[Data records]
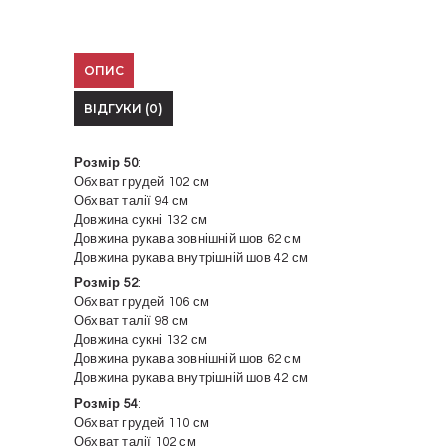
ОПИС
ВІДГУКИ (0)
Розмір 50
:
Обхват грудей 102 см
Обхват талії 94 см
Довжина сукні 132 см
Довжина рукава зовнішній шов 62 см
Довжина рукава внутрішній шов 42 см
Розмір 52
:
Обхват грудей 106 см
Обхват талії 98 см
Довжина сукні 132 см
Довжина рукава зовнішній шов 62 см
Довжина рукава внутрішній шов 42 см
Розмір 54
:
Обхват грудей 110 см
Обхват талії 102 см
[/Data records]
- What is required: Copy out the text from all of the records above line by line, without changing anything. Leave out the pictures.

- Finished exercise:
ОПИС
ВІДГУКИ (0)
Розмір 50
:
Обхват грудей 102 см
Обхват талії 94 см
Довжина сукні 132 см
Довжина рукава зовнішній шов 62 см
Довжина рукава внутрішній шов 42 см
Розмір 52
:
Обхват грудей 106 см
Обхват талії 98 см
Довжина сукні 132 см
Довжина рукава зовнішній шов 62 см
Довжина рукава внутрішній шов 42 см
Розмір 54
:
Обхват грудей 110 см
Обхват талії 102 см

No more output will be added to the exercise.